EPA Posts Ebola Claim Guidance
Today, EPA posted Ebola claims guidance to its Antimicrobial Policy and Guidance Documents Webpage.
At this time, the Agency is not allowing label claims related to antimicrobial product efficacy specifically against the Ebola virus. However, if a product meets CDC guidelines for Ebola virus disinfection, companies can identify such products on websites and through other non-label marketing.
In order to meet CDC guidelines, the product must bear at least one label claim for a non-enveloped virus. Examples of common non-enveloped viruses follow:
Norovirus; hepatitis A virus; rotavirus; adenovirus; poliovirus; parvovirus; rhinovirus; various enteroviruses.

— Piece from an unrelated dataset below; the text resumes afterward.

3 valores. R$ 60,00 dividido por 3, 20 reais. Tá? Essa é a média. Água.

Though not stated by EPA in the guidance, Antimicrobial Test Laboratories believes that products should also be approved for use in hospitals, because the CDC document describes only “hospital disinfectants” and addresses disinfection within the hospital environment. Hospital disinfectants are those effective against both Staphylococcus aureus and Pseudomonas aeruginosa.
Note about EPA guidance: As guidance, the document is not binding; EPA may depart from it where circumstances warrant, without prior notice. Pesticide registrants and applicants may propose alternatives to the recommendations described in the guidance, and the Agency will assess them for appropriateness on a case-by-case basis.

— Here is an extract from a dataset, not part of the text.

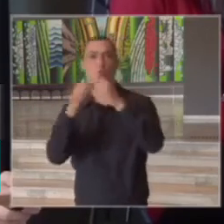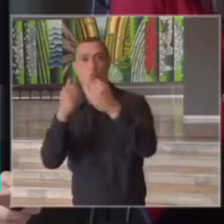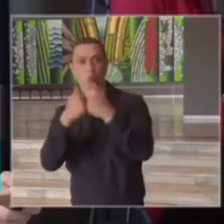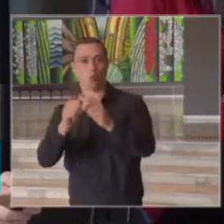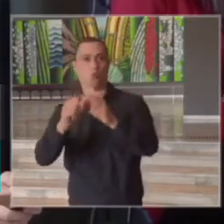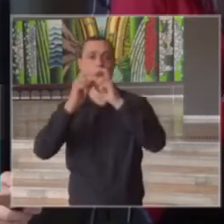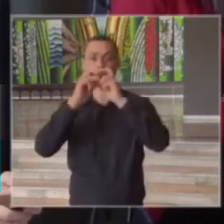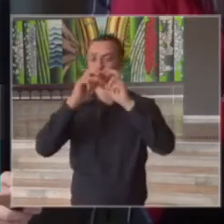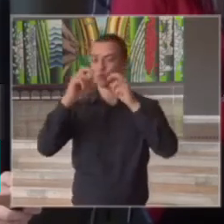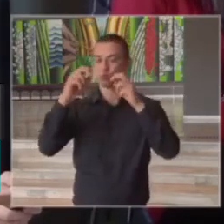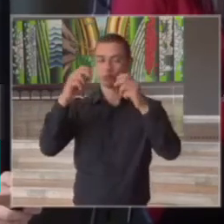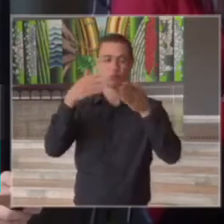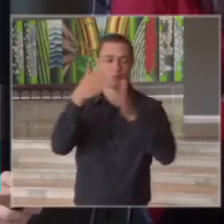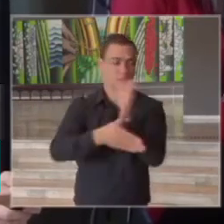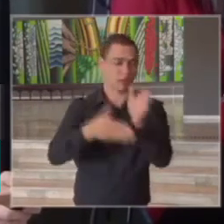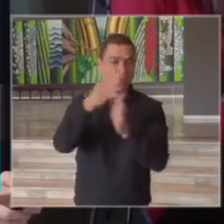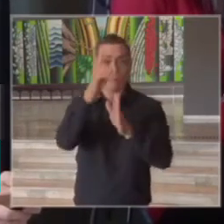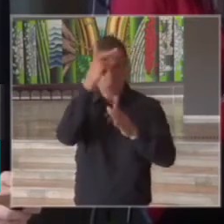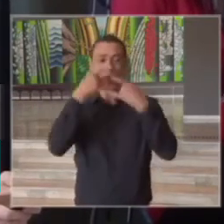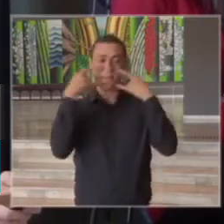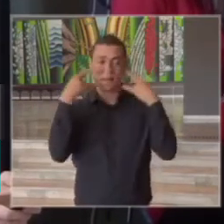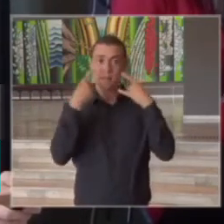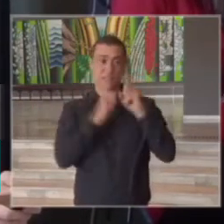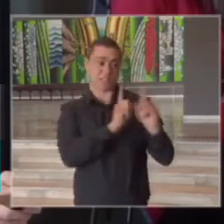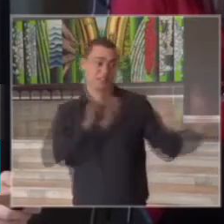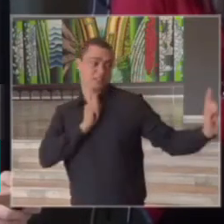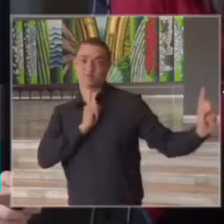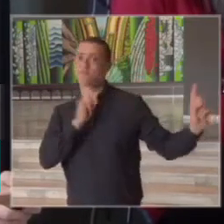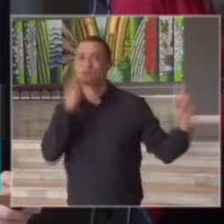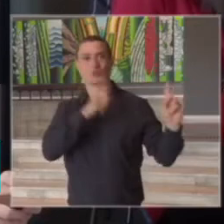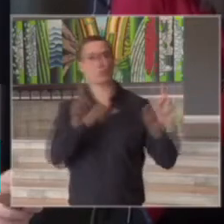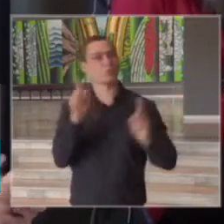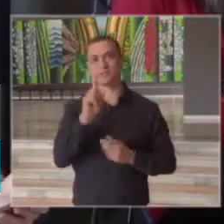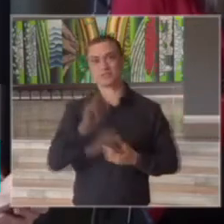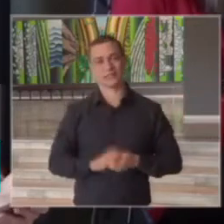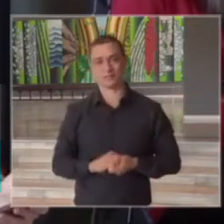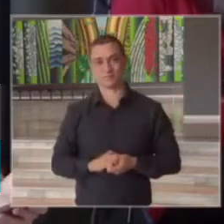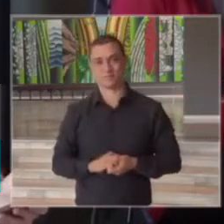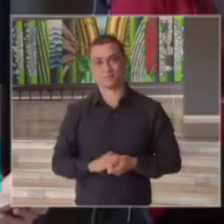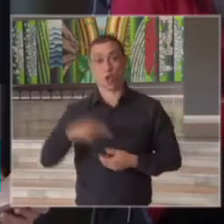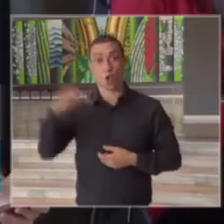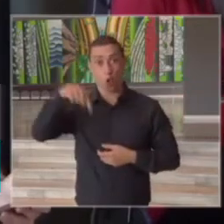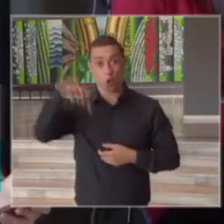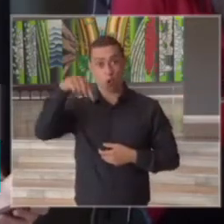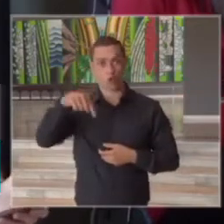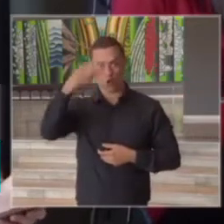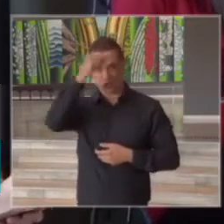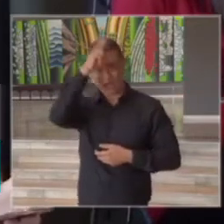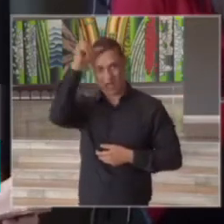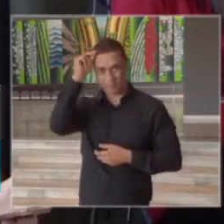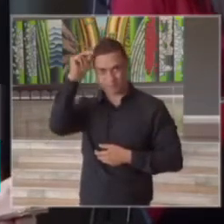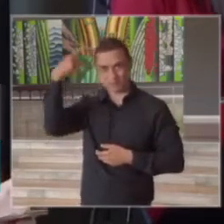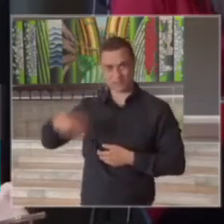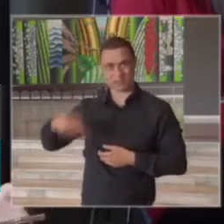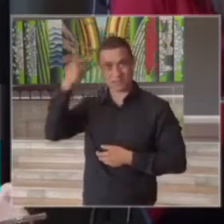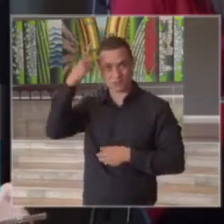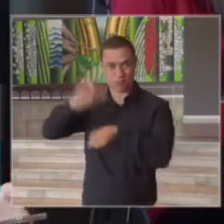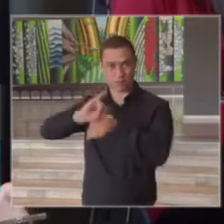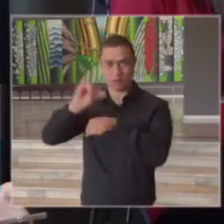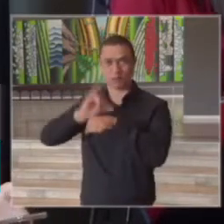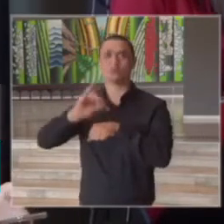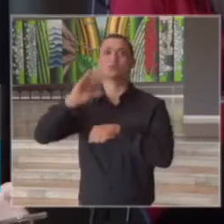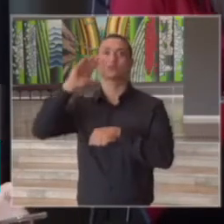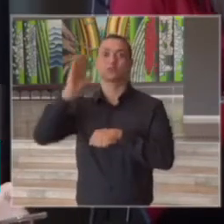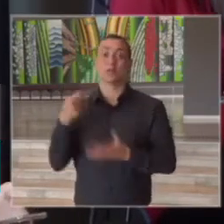máscara não conseguem manter um metro e meio de distanciamento hoje a prefeitura aqui da capital se viu na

Ebola Epidemic Grows and Spreads
Antimicrobial Test laboratories last updated its clients on the ongoing West African Ebola outbreak on August 25, 2014. At that time, the outbreak had infected approximately 2,615 people in Africa and caused about 1,427 deaths.
Just two months later on October 25, the World Health Organization (WHO) reports 12,008 suspected cases and 5,078 deaths.

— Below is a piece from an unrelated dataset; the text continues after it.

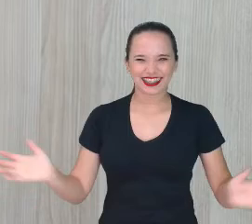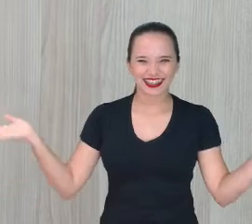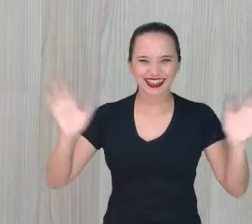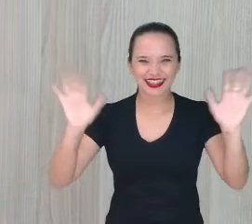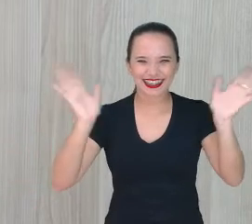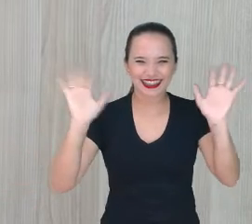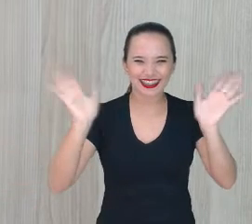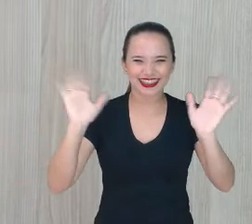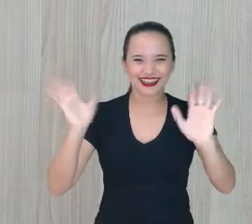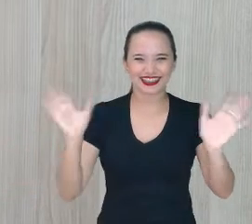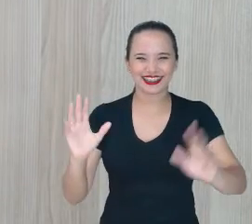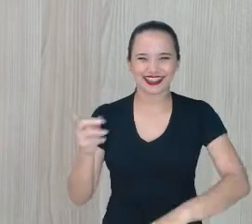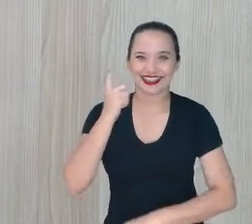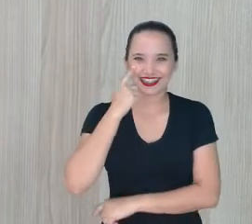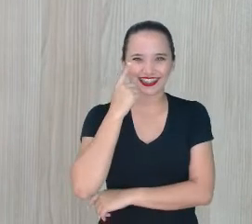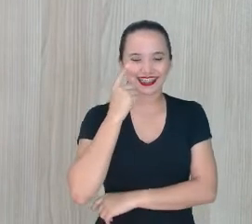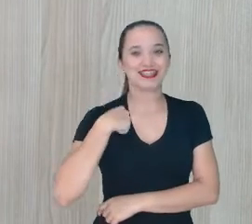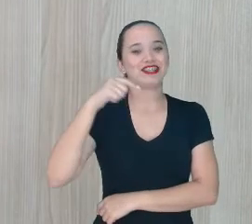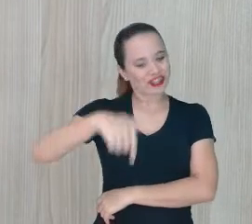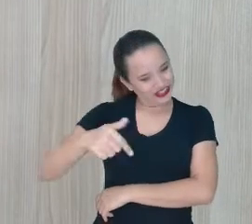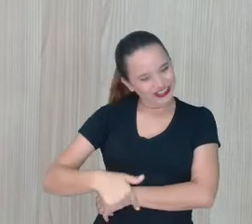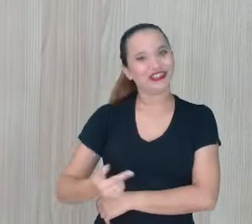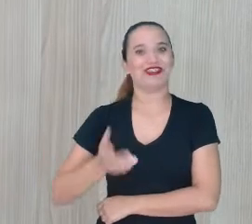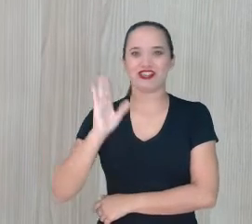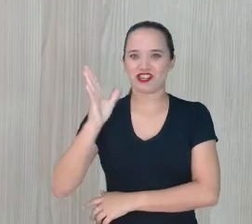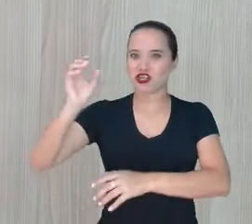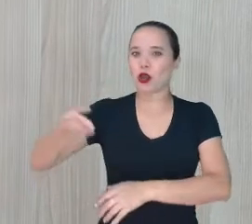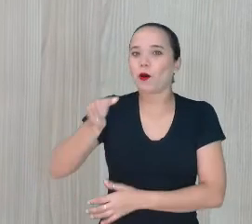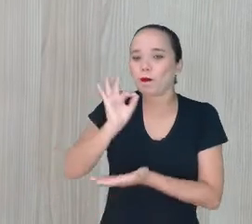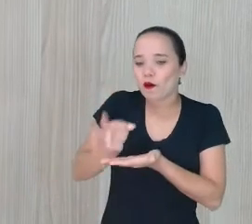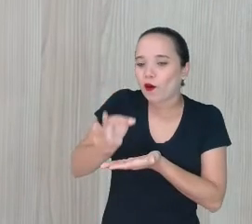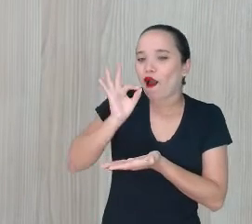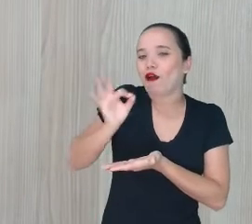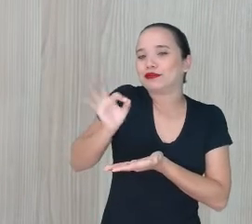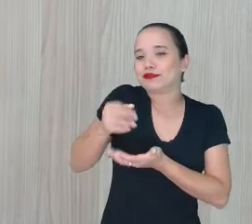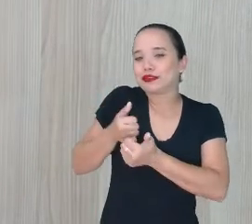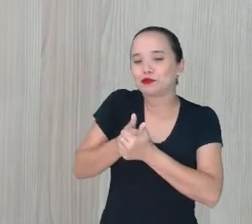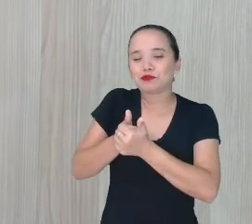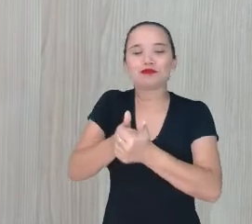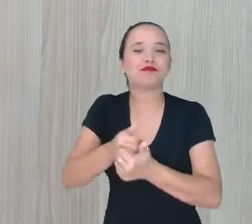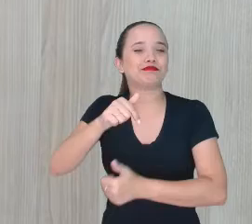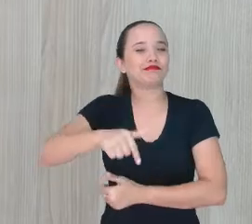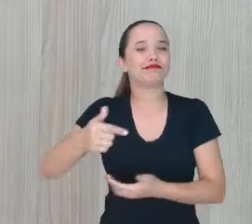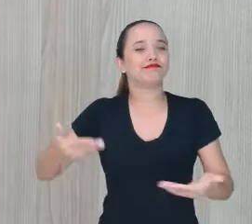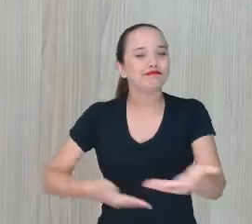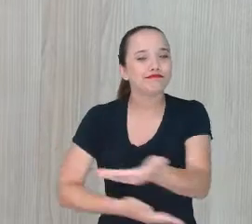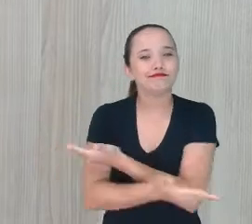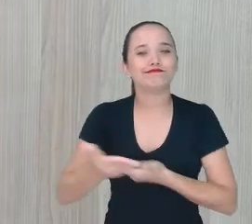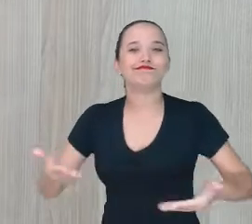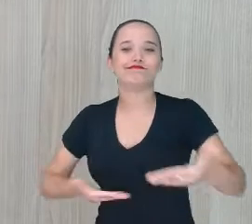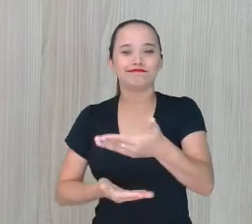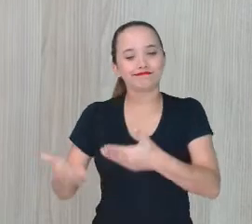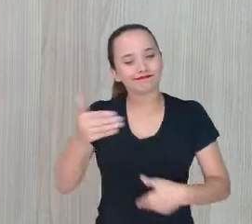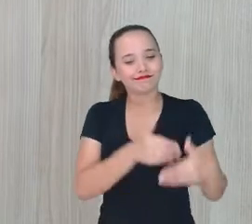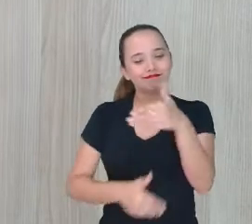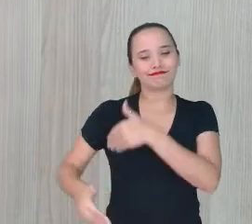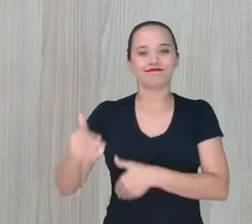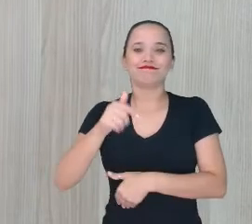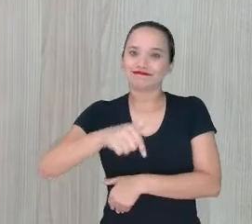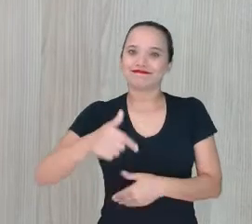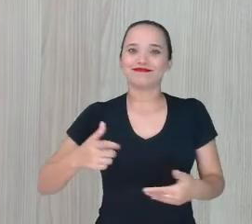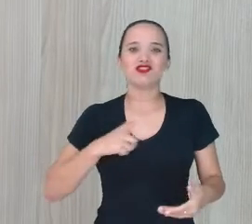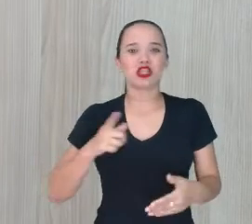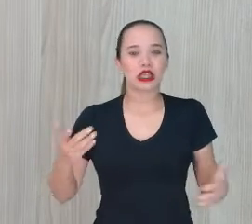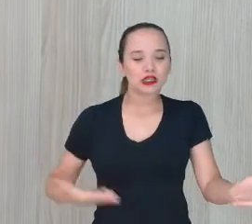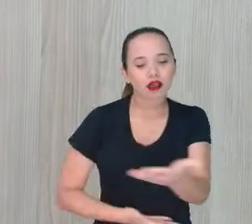Opa! Olha só, já estou aqui com o meu cafezinho Para acompanhar, interagir, participar aqui a gente trocar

In Africa, Ebola virus spreads at a rate of approximately two new infections for each old infection, resulting in exponential growth, as shown below (data through October 18, CDC).
Recent data, from epidemiological weeks 38-42, suggests the rate of new cases is decreasing. Under-reporting of illness may be responsible for this apparent decline. In any case, the spread rate must be held below “one” for a long period of time in order to stop the outbreak.
Perspective: Ebola’s Long Tail
By Benjamin Tanner, Ph.D.
As a microbiologist specializing in infectious disease control by antimicrobial intervention, I have been fascinated by the outbreak in West Africa. I marveled at the virus’ exponential propagation, was skeptical of official assurances that it cannot spread in the West, and felt relief when recent data from real US cases confirmed that Ebola virus was not easily spread by surfaces.
It has been wonderful to see the lab’s customers rise to the challenge. Products and devices made by ATL customers disinfected the Texas hospital where Thomas Duncan died, helping prevent the Ebola virus from getting a Dallas toehold. Clients have also donated disinfectants to West Africa to aid in their fight against the outbreak.
What concerns me now is the long tail of Ebola virus. In statistics, a “long tail” refers to a distribution with an unusually great number of low-likelihood occurrences. A high-likelihood occurrence would be another infected person coming to the United States from West Africa. A low-likelihood occurrence would be that person vomiting on a crowded New York City subway car, or a terrorist intentionally infecting themselves to spread the virus. Some low-likelihood occurrences have catastrophic outcomes.
Viruses evolve rapidly and their reproductive prospects are determined by the behavior, biology, and inter-connection of the entire human population. That kind of complexity means that nobody really knows what Ebola’s statistical tail looks like. I suspect, however, that it is longer than we appreciate. I think every new case in Africa makes unlikely Western scenarios proportionately more likely. We should all work to fight the Ebola virus outbreak in Africa, and not be cavalier when Ebola infections come again to the West.